● **Given text**
------

Appendix A Network Structure and Experimental Setup

a.1 Network Structure

We train the DPCN network with the input of pairs of heterogeneous images and the ground truth of their relative pose. There are two phases here in the training. Phase 1

: Rotation and scale changes are trained and estimated in this phase. The pair of images go through a pair of U-Nets and their outputs go through the DFT layer for translation reduction. The Log Polar Transform remaps the DFT’s output to the log polar coordinate so that rotation and scale variances are then shown in columns and rows. Afterward, phase correlation is able to estimate the rotation and scale with a relative power spectrum as the output. Finally, we supervised the U-Net using Cross-Entropy Loss of both rotation, scale, and their ground truth.

Phase 2: Translation of the image is trained and estimated in this phase. The source image of the image pair is rotated and scaled by the result in phase 1 and the new image pair(original template image and the new source image) go through a new pair of codec. The translation is then estimated by phase correlation and therefore the codec is supervised using Cross-Entropy Loss and L1 Loss of estimated transformation and their ground truth.

Figure 8: The network structure of DPCN

a.2 Experimental Setup

Hardware: All models for the full method and their comparison models were trained on a single server with CPU of Intel i9-9900X @ 3.5GHz x 20 and GPU of RTX 2080ti x 4. The validation experiments are all conducted on a single desktop computer(AMD Ryzen 3700X @ 3.7GHz x8) with the GPU of an RTX 2060super. The Aero-Ground Dataset is record by a ground robot and a DJI M100 drone. The ground robot is equipped with three 32-wire Velodyne LiDAR, four pairs of stereo cameras by Flir and one RTK dGPS provided by QX. The DJI drone records videos by one pair of Intel Realsense D435i stereo camera with one facing forward and one downward.

------

● **Records supplied**

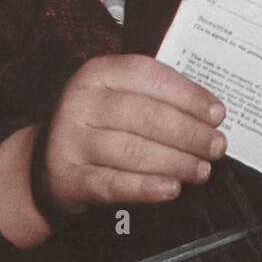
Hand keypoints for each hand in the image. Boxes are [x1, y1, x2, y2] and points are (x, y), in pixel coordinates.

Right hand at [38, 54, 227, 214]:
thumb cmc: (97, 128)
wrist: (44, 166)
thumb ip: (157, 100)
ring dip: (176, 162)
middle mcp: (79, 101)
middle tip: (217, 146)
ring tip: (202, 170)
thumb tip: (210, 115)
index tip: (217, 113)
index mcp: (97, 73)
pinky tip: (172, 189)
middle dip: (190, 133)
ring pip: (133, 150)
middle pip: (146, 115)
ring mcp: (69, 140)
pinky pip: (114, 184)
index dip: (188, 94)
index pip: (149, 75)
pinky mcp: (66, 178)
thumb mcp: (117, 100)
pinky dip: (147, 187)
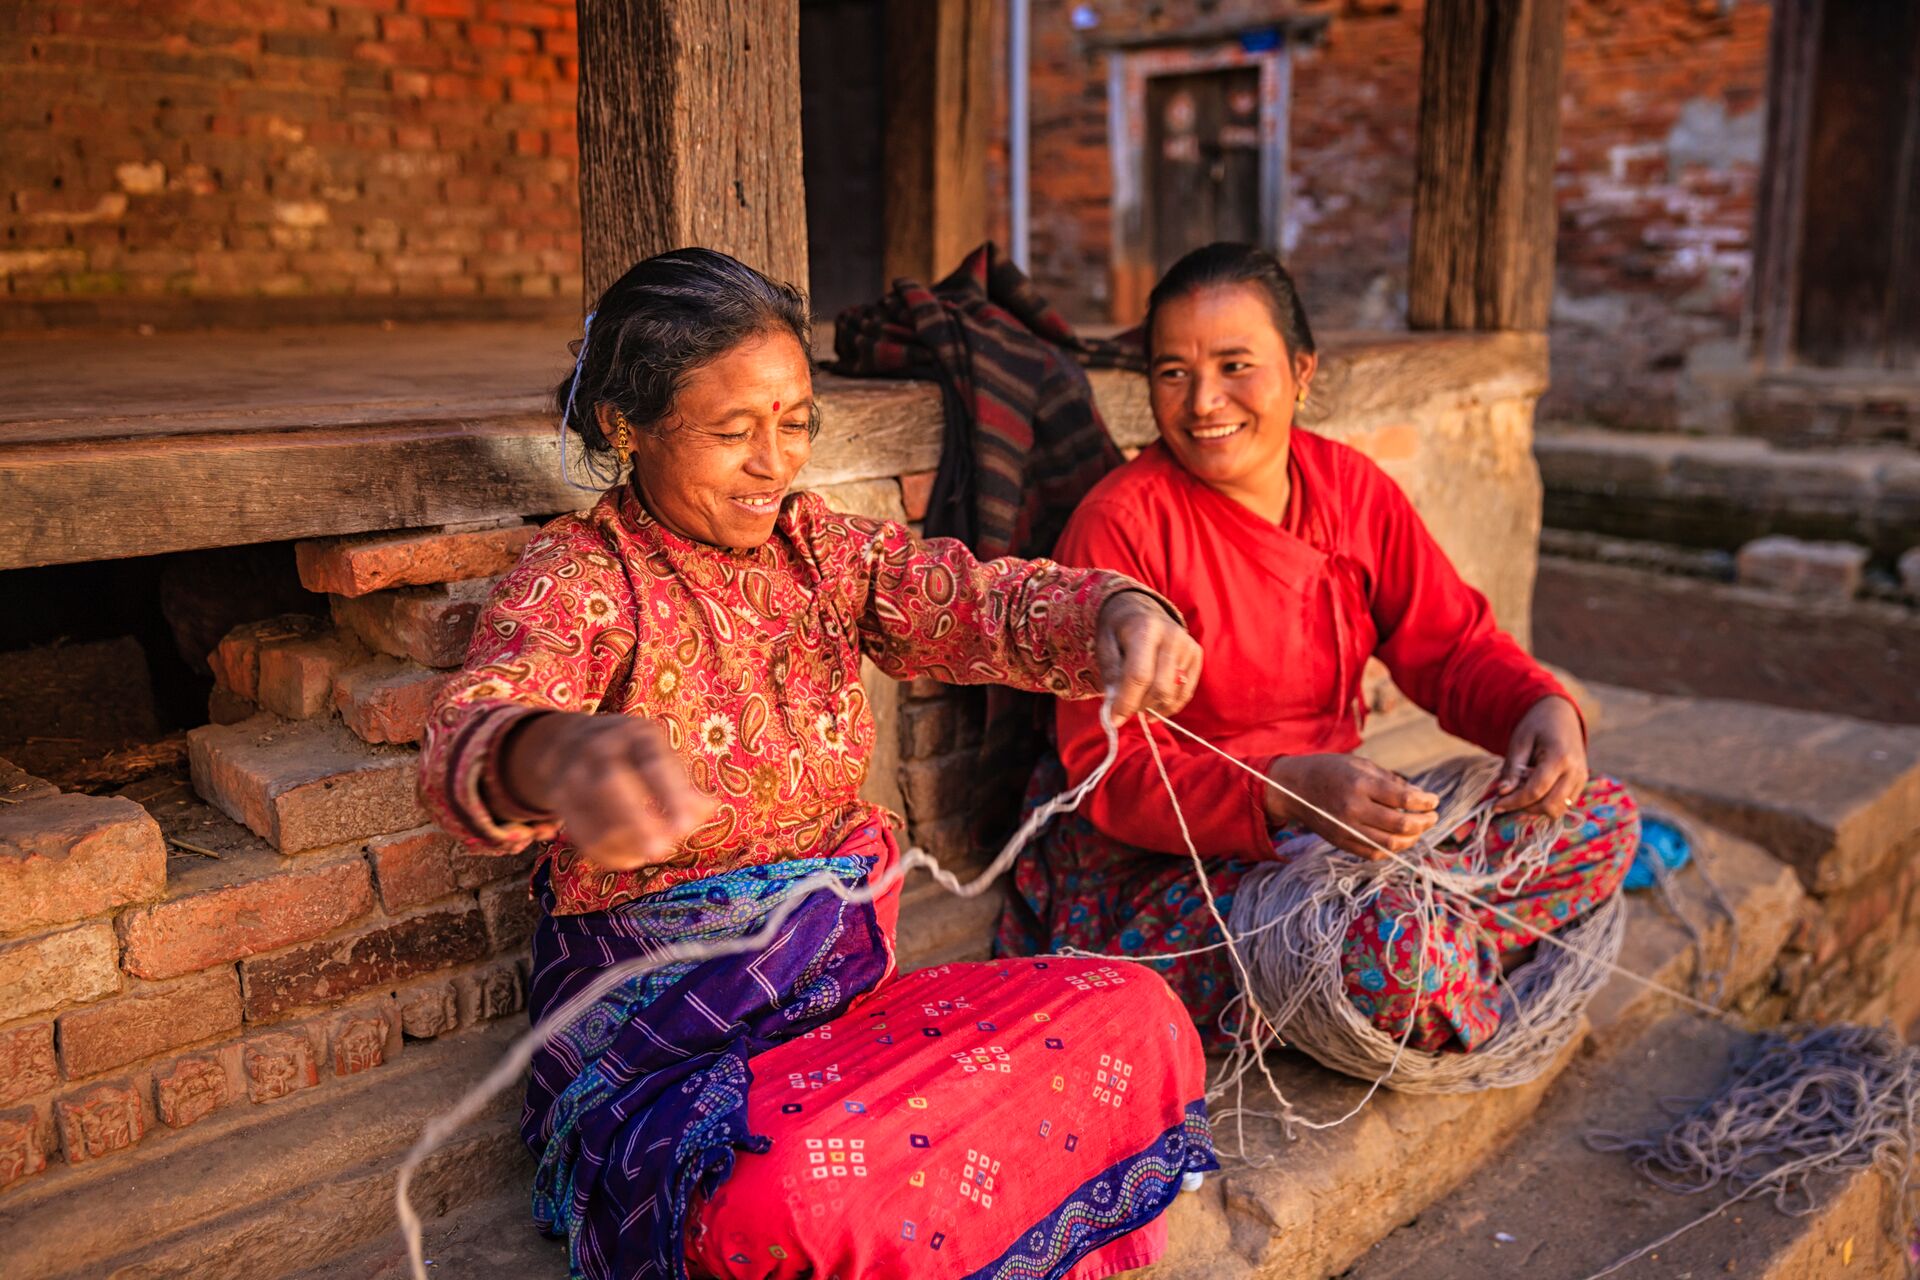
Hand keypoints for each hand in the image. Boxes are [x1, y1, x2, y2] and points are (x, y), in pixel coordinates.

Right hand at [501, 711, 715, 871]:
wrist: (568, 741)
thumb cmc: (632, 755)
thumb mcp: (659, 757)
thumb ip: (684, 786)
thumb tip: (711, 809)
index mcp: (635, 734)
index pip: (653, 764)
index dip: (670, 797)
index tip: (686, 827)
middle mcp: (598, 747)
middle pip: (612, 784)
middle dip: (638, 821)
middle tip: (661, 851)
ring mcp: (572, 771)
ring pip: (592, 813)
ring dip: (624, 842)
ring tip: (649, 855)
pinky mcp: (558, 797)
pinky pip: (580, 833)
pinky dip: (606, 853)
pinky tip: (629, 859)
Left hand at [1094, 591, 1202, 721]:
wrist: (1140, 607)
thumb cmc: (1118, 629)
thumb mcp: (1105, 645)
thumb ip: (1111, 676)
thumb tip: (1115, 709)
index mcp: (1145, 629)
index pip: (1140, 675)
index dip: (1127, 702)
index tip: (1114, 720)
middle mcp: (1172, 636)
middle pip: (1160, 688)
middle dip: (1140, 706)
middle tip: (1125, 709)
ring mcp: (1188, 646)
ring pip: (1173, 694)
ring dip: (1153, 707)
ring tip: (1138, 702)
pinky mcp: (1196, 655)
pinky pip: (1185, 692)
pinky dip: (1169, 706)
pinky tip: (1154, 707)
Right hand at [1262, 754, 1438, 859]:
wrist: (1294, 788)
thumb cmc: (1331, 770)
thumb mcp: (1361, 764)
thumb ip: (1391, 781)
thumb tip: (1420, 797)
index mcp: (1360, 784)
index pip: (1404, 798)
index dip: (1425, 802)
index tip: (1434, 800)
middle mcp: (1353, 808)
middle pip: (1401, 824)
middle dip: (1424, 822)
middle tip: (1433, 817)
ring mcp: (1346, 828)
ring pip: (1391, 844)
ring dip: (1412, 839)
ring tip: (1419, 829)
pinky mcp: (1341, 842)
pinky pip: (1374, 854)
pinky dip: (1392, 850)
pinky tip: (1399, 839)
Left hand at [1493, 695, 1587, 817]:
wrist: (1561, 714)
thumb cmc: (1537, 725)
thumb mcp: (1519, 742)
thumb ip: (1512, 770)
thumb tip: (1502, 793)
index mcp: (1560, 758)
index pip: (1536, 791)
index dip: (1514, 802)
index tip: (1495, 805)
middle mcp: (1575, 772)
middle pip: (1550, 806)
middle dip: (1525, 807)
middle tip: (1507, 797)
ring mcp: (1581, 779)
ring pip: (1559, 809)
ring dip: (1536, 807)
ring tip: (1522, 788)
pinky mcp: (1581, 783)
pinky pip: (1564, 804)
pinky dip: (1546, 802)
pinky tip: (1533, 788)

------

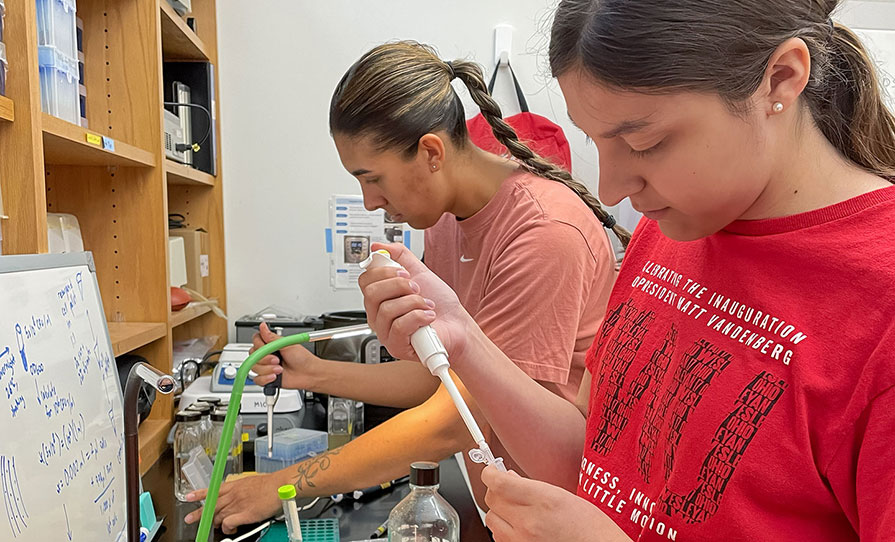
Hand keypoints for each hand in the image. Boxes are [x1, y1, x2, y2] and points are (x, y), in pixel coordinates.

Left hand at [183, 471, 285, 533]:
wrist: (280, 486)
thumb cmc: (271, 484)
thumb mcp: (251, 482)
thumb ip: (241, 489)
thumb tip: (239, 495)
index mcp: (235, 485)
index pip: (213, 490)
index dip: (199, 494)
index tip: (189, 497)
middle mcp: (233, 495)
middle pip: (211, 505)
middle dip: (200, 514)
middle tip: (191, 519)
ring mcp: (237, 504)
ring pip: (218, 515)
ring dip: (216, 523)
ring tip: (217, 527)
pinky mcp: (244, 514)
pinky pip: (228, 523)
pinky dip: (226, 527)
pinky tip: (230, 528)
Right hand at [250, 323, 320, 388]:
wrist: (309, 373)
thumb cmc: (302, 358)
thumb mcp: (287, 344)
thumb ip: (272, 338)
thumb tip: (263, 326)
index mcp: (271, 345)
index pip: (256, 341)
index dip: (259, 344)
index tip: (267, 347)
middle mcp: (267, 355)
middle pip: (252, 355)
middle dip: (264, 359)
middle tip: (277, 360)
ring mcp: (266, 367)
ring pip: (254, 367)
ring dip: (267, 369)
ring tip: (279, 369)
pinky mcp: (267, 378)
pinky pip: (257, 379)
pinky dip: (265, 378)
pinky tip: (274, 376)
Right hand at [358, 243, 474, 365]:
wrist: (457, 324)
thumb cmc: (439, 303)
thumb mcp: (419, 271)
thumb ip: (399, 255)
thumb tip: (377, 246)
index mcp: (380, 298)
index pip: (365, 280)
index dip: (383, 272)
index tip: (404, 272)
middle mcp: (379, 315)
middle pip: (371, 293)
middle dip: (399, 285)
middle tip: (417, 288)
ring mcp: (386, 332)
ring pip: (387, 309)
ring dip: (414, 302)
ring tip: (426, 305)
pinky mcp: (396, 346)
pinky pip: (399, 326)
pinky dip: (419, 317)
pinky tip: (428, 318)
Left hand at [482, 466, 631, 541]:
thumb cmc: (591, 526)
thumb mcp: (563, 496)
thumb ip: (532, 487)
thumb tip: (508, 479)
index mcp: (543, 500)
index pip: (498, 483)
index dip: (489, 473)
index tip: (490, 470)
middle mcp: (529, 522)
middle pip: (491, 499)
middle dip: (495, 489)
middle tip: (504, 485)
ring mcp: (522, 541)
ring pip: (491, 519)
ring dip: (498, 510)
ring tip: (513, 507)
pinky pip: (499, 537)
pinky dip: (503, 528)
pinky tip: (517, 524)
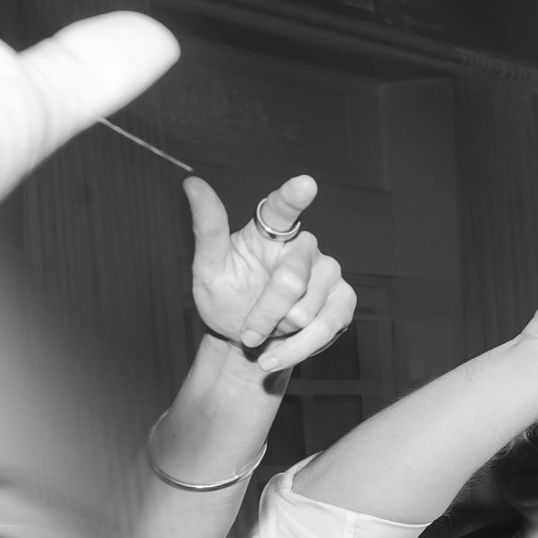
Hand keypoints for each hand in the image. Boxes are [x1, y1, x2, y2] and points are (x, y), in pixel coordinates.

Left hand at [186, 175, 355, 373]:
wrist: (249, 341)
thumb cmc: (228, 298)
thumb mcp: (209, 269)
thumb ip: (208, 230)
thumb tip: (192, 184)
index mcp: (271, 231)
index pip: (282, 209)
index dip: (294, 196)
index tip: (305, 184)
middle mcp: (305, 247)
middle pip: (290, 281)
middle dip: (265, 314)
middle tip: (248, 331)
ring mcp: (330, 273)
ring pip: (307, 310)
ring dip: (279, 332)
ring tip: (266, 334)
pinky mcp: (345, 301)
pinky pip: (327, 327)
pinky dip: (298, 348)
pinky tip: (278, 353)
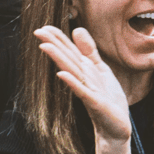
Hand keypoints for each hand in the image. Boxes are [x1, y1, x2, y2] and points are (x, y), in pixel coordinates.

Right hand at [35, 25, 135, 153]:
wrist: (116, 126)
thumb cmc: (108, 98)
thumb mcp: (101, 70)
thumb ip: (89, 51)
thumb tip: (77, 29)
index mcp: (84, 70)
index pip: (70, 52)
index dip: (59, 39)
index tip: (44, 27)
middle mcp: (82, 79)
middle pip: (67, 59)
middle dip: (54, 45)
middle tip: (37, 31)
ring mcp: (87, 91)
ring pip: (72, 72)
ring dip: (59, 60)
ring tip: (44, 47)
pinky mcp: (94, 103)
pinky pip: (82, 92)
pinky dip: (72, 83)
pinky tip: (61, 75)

------

● **Study questions**
[A] Answer these questions from the DPCN appendix, one line each:
(i) Which loss functions supervise the codec in Phase 2?
(ii) What GPU did the desktop computer used for the validation experiments have?
(iii) Which camera does the DJI drone use to record videos?
[B] Write the next part of the DPCN appendix, starting after its final sentence about the DJI drone's cameras.

● **Set of answers**
[A]
(i) Cross-Entropy Loss and L1 Loss.
(ii) An RTX 2060super.
(iii) One pair of Intel Realsense D435i stereo cameras, one facing forward and one facing downward.

[B]
Software: The birds-eye global map from the drone used in the training and validation is constructed by full-licensed software Metashape with video clips from the Aero-Ground dataset. The local map of both LiDAR intensity style and stereo style from the ground robot is constructed by Elevation Map[13]. All of the maps constructed above and the satellite map obtained from Google Maps have the resolution of 0.1 MPP.

Appendix B Additional Demonstration

Demonstrations of comparing DPCN and conventional phase correlation on real-world dataset Aero-Ground Dataset is shown in Figure 9 and Figure 10. They show that when matching heterogeneous images from different sensors, the trainable feature extractors in DPCN play important roles in outperforming the conventional phase correlation. However, the core of the entire DPCN is the differentiable DFT, LPT and phase correlation that could back propagate losses and eventually train the feature extractors. They also prove that by learning features through the supervision of the end-to-end poses, the approach is capable of reducing hollows, rejecting noises and assimilate different styles to estimate the 4-DoF relative pose.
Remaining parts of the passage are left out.